### List of tasks
a – In the capitalism text, rewrite the passage from "Capitalism forced agriculture" up to and including "going to GROWTEST..", replacing "corporation" with "conglomerate".
b – In the capitalism text, what is named as one of the largest threats to the environment in the USA?

### Source excerpt

· · · · · · ·

CAPITALISM has FUCKED us COMPLETELY.
Capitalism forced us into a state of complete disaster and gluttony.

Capitalism forced agriculture to a state of MAX capacity, where NOW!!! RIGHT NOW, ONE of the LARGEST threats to the environment in the fucking USA, is the WASTE produced by PIG FARMS… POISONING the water supply.



There are people all over the world right now, who understand the bigger picture, and they are leaving their lives within this system, walking away from everything and starting over, the right way. The way we used to do things.

There are people all over the world who are trying to fight MONSANTO and fight for SEED FREEDOMS.
And the people will not WIN against Monsanto. This company and this corporation is too big to fail. So instead of fighting against the systems and protesting… I’m going to GROWTEST..

IM GONNA BUG OUT OF THIS INSANITY AND GROW. AND THRIVE and NOT BE DEPENDENT ON THE TIT OF THE GOVERNEMENT AND ALL THE SYSTEMS IN PLACE.
And I will be thankful when a majority of the populations of these massive cities, is wiped out with riots and famine.



I just cannot be a part of this system of EGO, GREED, SELFISHNESS, IGNORANCE, OBLIVIOUSNESS, And WASTE, VIOLENCE, and Destruction.


I do not HAVE to live within society and I do not agree with capitalism and I will not participate in it any longer. Its freaking INSANE to assume we have NEVER ENDING OIL SUPPLIES and NEVER ENDING WATER supplies and that the GROCERY stores will ALLLLLLLLLLLLLLLLWAYS be there to feed us, and we can go buy BRIE or EGGNOG when ever our little fucking heart’s desire and we can SHOWER ever day twice a day just because we have the luxury to do so.

HOW LUXURIOUS we will live when the government realizes that CANADA is running out of fresh water and has to regulate WHEN and HOW often and HOW long we shower for.


Are you aware that it is illegal to shower for more than 5 minutes in Australia?
ILLEGAL.



And right now… Scott and Jon and Andrea and Jordenne and I will all be looked at like extremist NUTCASES…
But I PROMISE and GARANTEE YOU That in 20 years, we will be 20 years AHEAD of the game.

· · · · · · ·

### Records shown
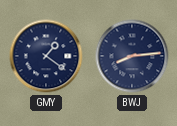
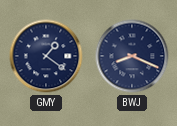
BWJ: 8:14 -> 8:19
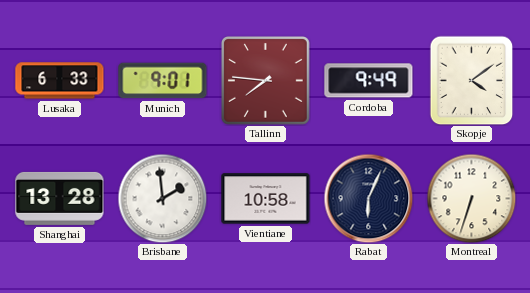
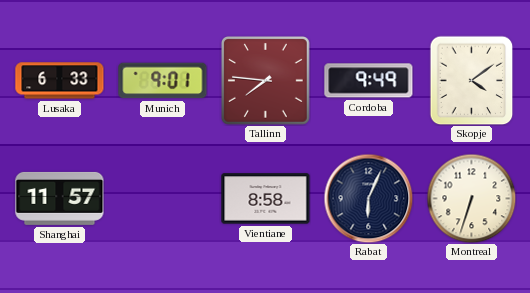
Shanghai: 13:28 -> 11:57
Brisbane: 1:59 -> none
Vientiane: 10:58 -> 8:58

· · · · · · ·

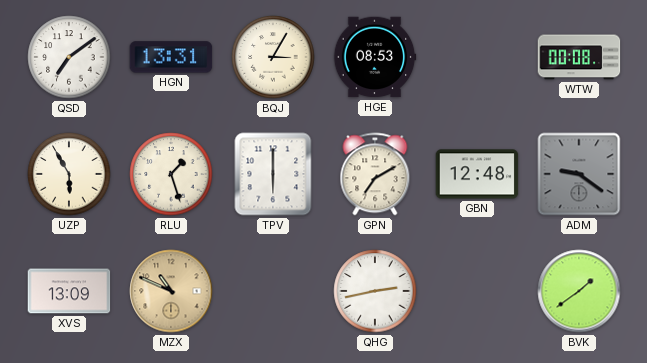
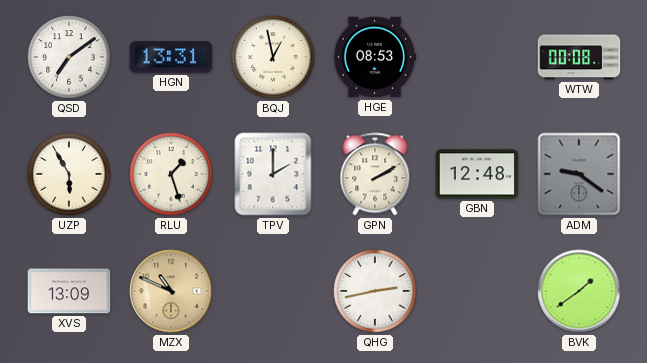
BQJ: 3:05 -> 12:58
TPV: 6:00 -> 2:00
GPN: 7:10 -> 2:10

· · · · · · ·

### Answers given
a –
Capitalism forced agriculture to a state of MAX capacity, where NOW!!! RIGHT NOW, ONE of the LARGEST threats to the environment in the fucking USA, is the WASTE produced by PIG FARMS… POISONING the water supply.



There are people all over the world right now, who understand the bigger picture, and they are leaving their lives within this system, walking away from everything and starting over, the right way. The way we used to do things.

There are people all over the world who are trying to fight MONSANTO and fight for SEED FREEDOMS.
And the people will not WIN against Monsanto. This company and this conglomerate is too big to fail. So instead of fighting against the systems and protesting… I’m going to GROWTEST..

b – The waste produced by pig farms, which is poisoning the water supply.